Records provided:

┄┄┄┄┄┄┄┄┄┄

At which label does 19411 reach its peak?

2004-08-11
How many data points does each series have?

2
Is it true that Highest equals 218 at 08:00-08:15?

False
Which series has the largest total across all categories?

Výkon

┄┄┄┄┄┄┄┄┄┄

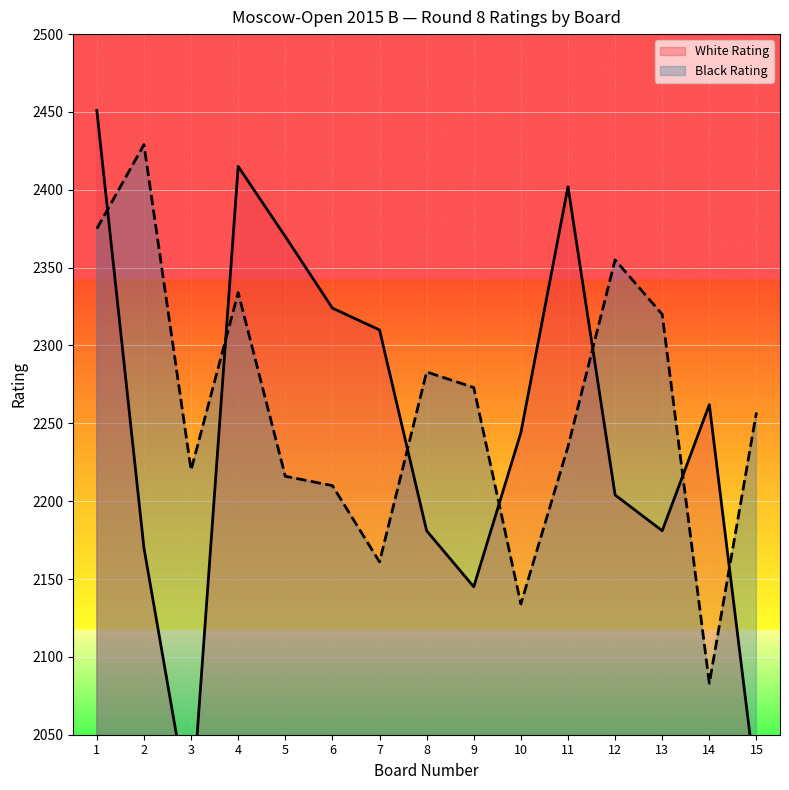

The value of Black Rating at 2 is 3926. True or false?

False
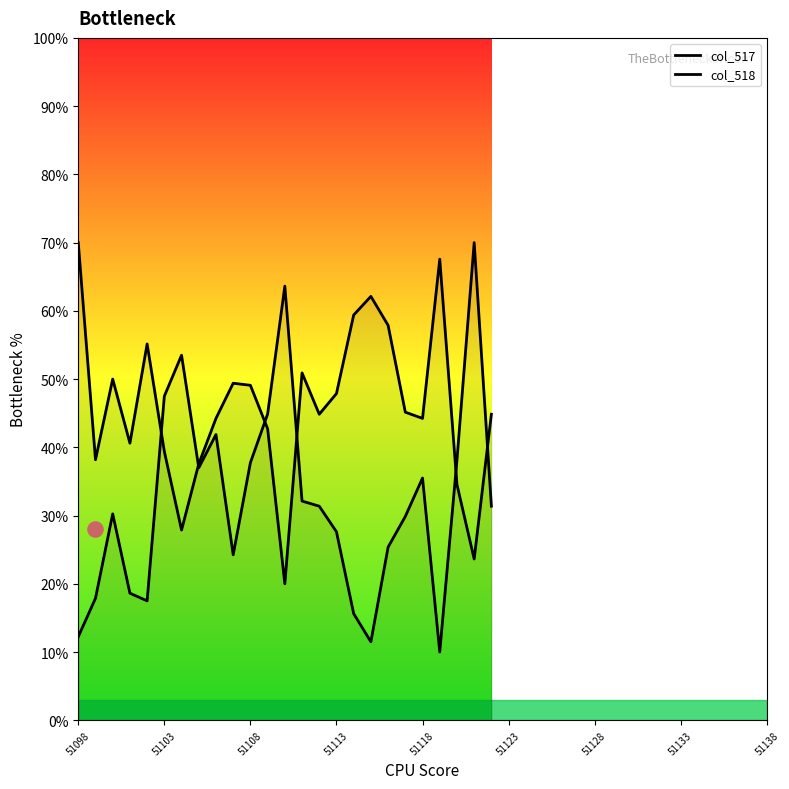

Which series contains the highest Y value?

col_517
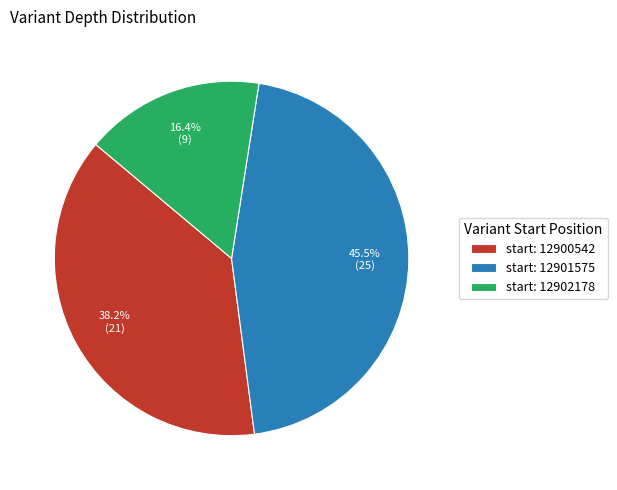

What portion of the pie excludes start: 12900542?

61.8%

┄┄┄┄┄┄┄┄┄┄

Job item: Find every line in the records above that contains the word "series", and copy each of those lines. Case counts, so match the capitalization exactly.

Output of the exercise:
How many data points does each series have?
Which series has the largest total across all categories?
Which series contains the highest Y value?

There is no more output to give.